Emiliano Sala would have died from inhaling carbon monoxide before the plane falls in the English ChannelAugust 14, 2019
On January 21 Emiliano Sala He was flying to Cardiff to join his new team after saying goodbye to his former Nantes teammates. On the way, the plane fell into the English Channel and so far the autopsy had determined that his death had been due to the impact of the crash.

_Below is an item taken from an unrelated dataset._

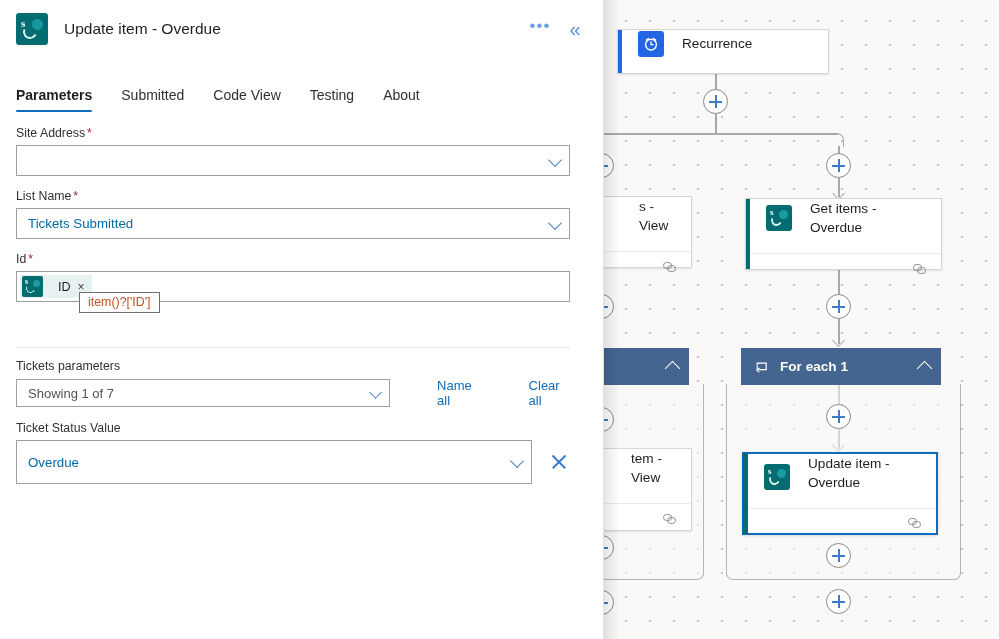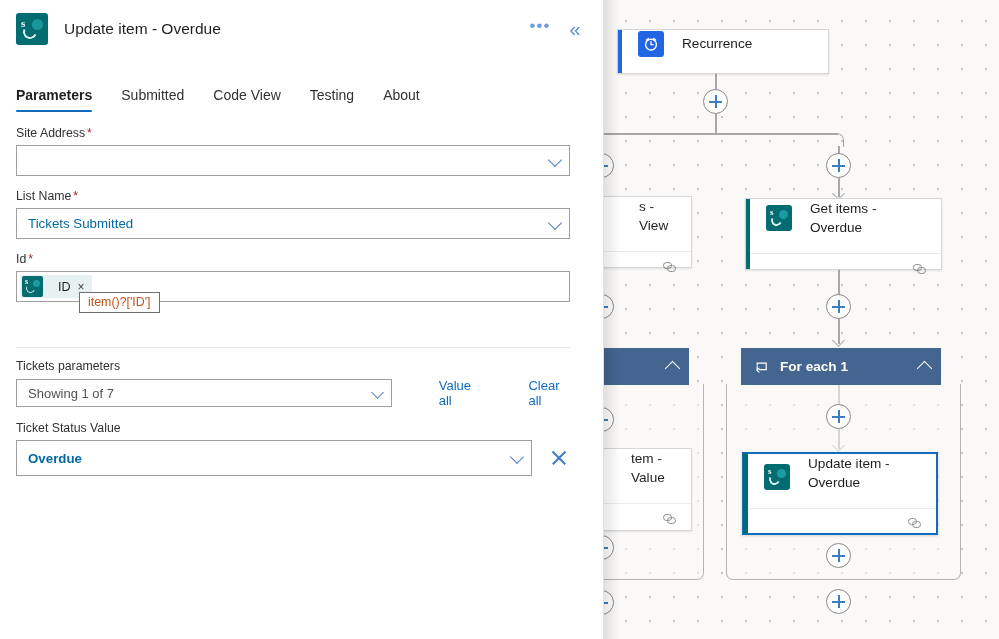"Value all" a.link { text: Value -> Name }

The British Air Accident Investigation Division (AAIB) determined that the cockpit of the Piper Malibu plane in which Emiliano Sala was traveling was filled with carbon monoxide before falling to the bottom of the English Channel.
The Piper Malibu plane in which Emiliano Sala was traveling at the bottom of the English Channel. (Photo: AFP).
It is estimated that an engine failure or a badly sealed aircraft allowed the entry of this molecule that, breathed at high levels, can be mortal.
"This Special Bulletin contains relevant medical information with respect to the accident to highlight the implications and (to inform) the aviation community in general, "the report of the British agency begins.
Toxicological tests indicate that the Cardiff striker was exposed to such a high amount of gas that this could have caused him a heart attack or having left it unconscious before impact on water.
The first sheet of the AAIB report.
"From the symptoms, it is clear that exposure to CO (carbon monoxide) can reduce or inhibit the flight capacity of the pilot of the aircraft depending on the level of that exposure," says the letter implying that the pilot would have suffered the effects of gas.
On February 7, the lifeless body of the soccer player was found. (Photo: AP / Steve Parsons).
It is clear that the body of Dave Ibbotson, pilot of the aircraft, was never found and, in the first instance, he stopped looking for himself at the request of his relatives. "We prefer that his remains rest in the water," his wife had declared. Then, a collection was organized to continue the search, which did not give positive results.
"Passenger blood toxicology tests showed a carboxyhemoglobin (COHb) at the saturation level of the 58%, product of the combination of carbon monoxide (CO) with hemoglobin, the molecule of the protein that carries the oxygen located in the red blood cells, "notes the AAIB report on Emiliano Sala. In addition, the report indicates that if that saturation level exceeds 50% it can cause seizures, unconsciousness and even a heart attack.
In closing the report, the AAIB ensures that "He is working with the aircraft and engine manufacturers to identify how CO could enter the aircraft cabin". In addition, they point out that also "They will investigate the human factors that could have contributed to the accident."